▶ _What needs to be done_: Report each line of the material below where the word "datos" can be found.

----- Given records -----

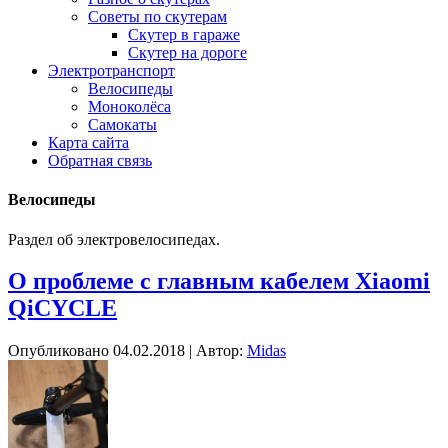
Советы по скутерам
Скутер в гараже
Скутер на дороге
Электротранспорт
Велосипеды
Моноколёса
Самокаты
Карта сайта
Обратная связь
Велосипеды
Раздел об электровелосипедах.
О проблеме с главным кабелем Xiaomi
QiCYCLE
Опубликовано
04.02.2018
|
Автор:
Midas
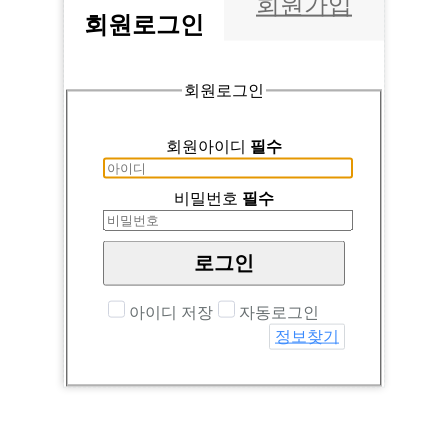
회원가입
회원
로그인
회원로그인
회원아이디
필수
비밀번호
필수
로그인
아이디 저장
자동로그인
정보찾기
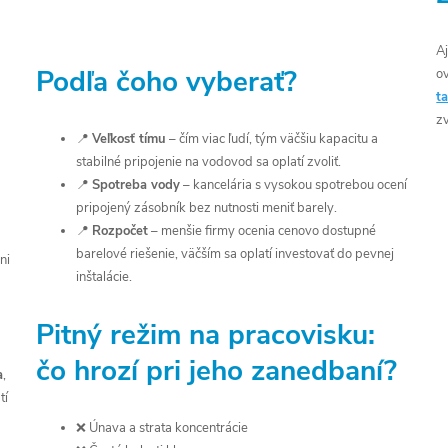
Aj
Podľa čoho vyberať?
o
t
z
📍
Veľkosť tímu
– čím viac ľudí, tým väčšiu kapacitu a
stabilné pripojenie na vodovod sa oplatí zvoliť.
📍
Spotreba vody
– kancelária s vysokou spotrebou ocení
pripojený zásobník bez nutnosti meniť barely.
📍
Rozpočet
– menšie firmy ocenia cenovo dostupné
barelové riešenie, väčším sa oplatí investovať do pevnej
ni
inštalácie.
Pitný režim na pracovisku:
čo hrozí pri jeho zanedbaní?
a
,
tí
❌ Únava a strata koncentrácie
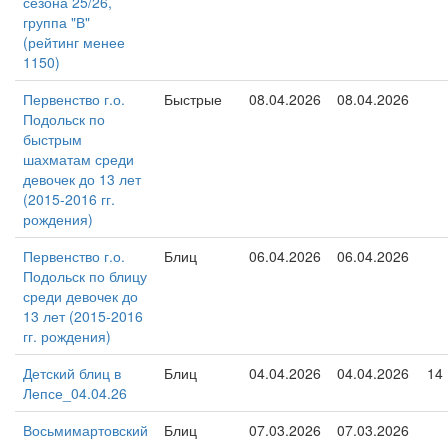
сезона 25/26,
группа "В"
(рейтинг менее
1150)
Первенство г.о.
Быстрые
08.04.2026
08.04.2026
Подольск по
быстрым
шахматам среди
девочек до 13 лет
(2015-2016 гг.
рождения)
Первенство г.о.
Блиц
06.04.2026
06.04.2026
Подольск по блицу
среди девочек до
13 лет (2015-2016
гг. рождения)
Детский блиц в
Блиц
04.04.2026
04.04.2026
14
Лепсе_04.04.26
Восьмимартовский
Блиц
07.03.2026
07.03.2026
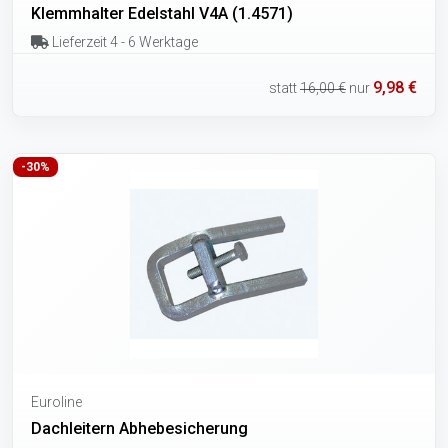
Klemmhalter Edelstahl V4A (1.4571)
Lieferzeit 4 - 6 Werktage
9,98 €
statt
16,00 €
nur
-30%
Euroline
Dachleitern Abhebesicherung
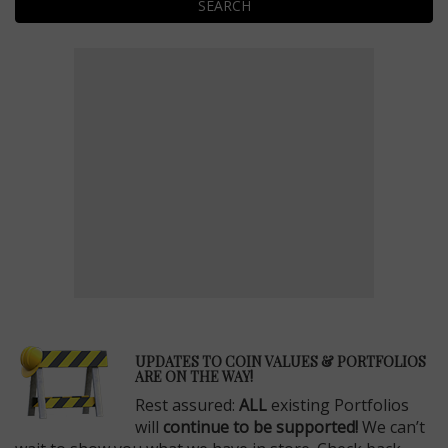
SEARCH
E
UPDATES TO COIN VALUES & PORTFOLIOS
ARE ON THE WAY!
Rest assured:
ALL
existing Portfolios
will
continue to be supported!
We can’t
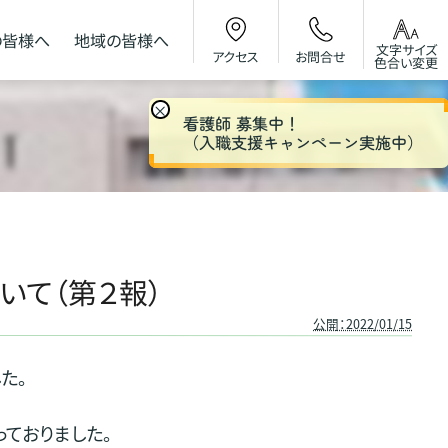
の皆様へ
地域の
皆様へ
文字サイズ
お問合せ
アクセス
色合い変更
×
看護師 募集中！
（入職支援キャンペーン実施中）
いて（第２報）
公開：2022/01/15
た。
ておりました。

-----
----- Given records -----

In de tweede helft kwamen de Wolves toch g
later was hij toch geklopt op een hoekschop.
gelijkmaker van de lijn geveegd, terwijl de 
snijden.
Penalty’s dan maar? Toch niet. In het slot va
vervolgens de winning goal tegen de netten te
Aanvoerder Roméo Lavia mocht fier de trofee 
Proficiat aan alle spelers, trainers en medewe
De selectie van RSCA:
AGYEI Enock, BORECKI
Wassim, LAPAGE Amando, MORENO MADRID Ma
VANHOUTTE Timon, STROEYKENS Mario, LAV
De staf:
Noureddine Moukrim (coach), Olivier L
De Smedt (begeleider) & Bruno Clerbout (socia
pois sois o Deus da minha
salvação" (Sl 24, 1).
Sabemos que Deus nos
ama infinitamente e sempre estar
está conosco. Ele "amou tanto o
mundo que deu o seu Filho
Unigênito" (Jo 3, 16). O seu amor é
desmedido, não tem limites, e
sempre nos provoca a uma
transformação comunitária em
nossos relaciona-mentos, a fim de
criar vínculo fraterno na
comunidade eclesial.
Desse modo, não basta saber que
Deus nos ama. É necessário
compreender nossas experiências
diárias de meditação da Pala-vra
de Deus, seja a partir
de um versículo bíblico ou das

-----
----- Given records -----

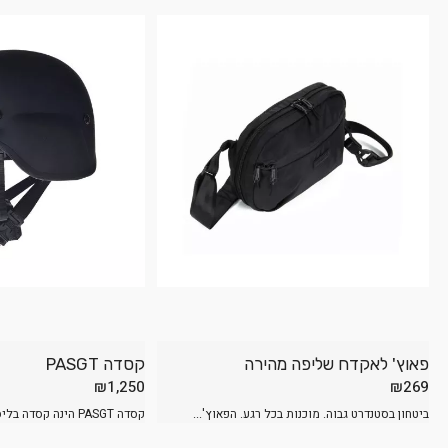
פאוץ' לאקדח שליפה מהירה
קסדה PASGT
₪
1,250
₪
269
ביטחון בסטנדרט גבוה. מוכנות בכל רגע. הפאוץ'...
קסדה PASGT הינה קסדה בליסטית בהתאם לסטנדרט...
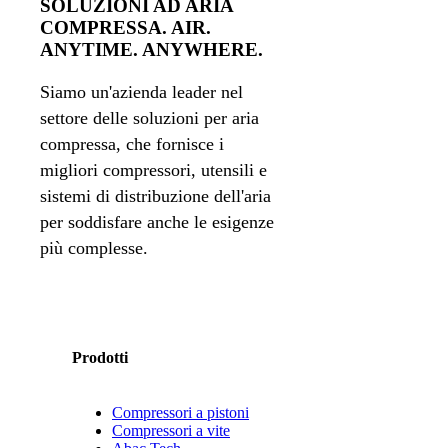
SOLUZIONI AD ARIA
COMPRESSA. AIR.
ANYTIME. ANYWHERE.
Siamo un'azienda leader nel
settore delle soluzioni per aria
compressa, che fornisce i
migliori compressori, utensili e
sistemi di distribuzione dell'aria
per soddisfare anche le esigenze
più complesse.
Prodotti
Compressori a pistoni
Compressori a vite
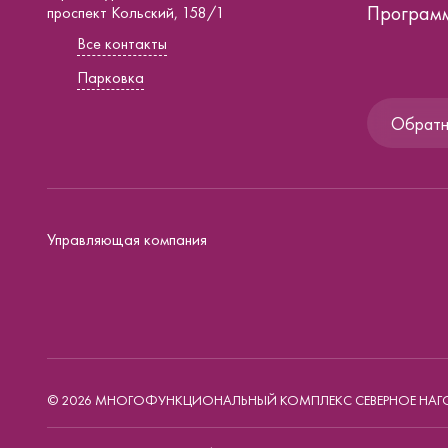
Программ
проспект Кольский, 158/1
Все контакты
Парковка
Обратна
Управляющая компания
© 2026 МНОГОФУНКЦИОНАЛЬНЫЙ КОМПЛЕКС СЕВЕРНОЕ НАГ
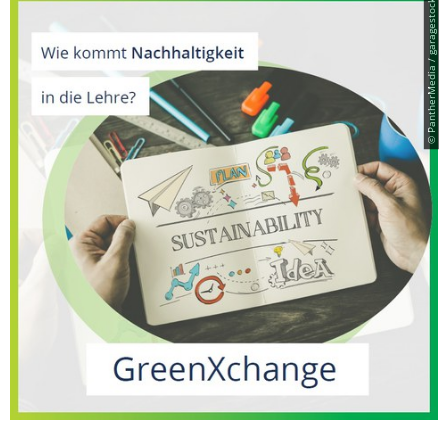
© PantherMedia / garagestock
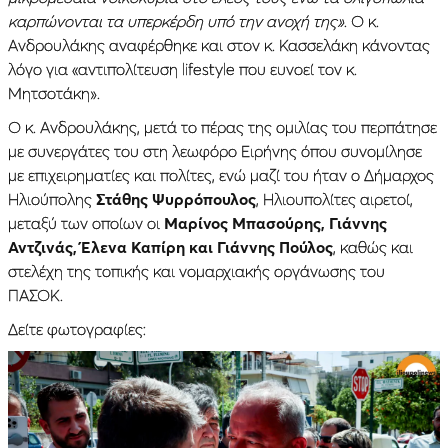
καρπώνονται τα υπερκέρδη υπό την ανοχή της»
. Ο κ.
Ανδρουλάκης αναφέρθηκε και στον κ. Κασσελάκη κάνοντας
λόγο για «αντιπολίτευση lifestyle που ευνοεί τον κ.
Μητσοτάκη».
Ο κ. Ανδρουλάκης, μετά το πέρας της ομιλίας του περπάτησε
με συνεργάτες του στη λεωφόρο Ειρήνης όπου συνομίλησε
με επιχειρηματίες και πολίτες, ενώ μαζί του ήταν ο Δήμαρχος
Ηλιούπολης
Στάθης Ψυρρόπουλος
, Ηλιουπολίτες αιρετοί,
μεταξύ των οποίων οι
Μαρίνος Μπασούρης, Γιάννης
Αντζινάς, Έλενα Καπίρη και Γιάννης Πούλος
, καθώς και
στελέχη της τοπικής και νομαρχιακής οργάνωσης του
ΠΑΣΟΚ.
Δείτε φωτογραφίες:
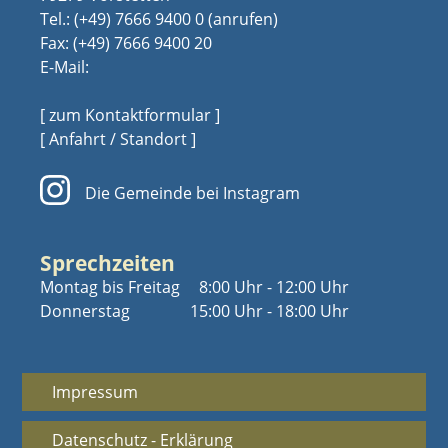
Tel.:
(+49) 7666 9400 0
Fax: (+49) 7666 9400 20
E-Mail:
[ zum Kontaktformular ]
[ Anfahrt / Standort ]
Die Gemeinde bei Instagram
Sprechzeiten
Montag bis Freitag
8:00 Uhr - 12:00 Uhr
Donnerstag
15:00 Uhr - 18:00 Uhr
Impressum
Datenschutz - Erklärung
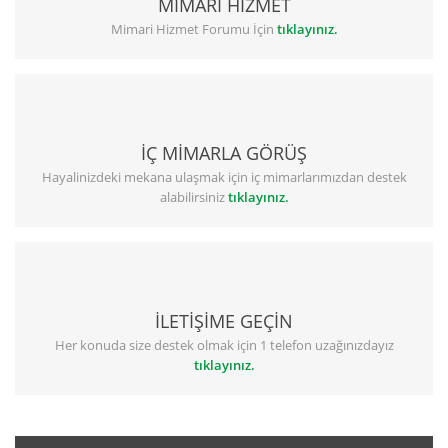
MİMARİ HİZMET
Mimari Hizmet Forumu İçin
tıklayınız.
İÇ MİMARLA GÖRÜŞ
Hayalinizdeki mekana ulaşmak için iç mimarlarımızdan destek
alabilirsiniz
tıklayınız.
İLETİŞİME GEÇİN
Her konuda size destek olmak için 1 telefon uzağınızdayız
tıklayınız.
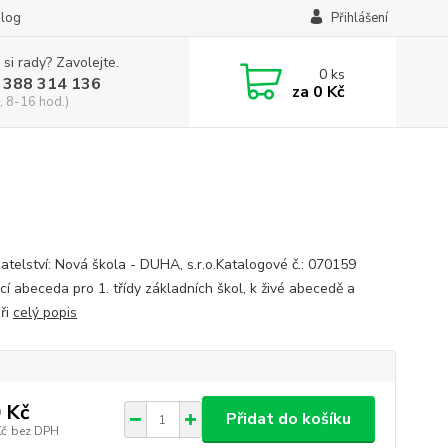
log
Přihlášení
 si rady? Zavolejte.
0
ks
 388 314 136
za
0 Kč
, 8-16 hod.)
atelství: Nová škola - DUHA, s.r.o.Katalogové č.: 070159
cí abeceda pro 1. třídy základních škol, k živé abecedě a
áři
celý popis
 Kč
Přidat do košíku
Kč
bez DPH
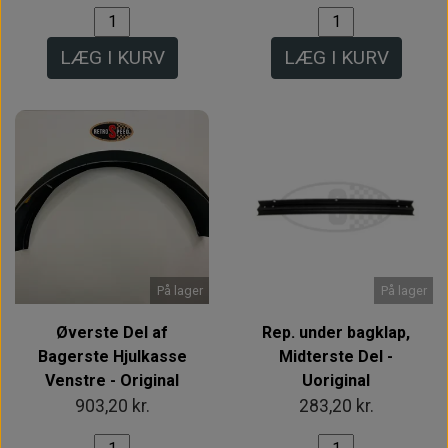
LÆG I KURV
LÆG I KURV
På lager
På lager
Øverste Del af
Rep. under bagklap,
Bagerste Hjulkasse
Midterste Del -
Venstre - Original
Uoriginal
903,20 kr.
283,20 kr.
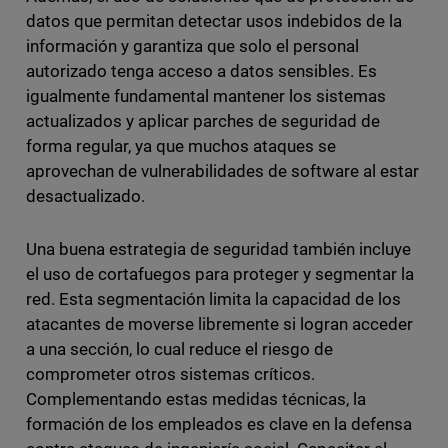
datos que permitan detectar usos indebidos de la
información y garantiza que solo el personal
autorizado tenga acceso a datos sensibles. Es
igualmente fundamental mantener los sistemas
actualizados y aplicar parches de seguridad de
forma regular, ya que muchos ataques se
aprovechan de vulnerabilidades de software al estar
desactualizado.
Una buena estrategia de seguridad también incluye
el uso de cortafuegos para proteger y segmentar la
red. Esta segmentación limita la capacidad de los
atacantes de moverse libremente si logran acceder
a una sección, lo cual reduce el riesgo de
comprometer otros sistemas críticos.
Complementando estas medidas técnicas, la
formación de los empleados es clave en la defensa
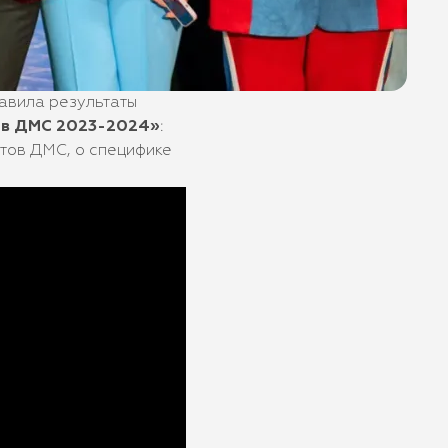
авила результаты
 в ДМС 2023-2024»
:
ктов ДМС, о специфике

-----

▶ _Your solution_:
datos que permitan detectar usos indebidos de la
autorizado tenga acceso a datos sensibles. Es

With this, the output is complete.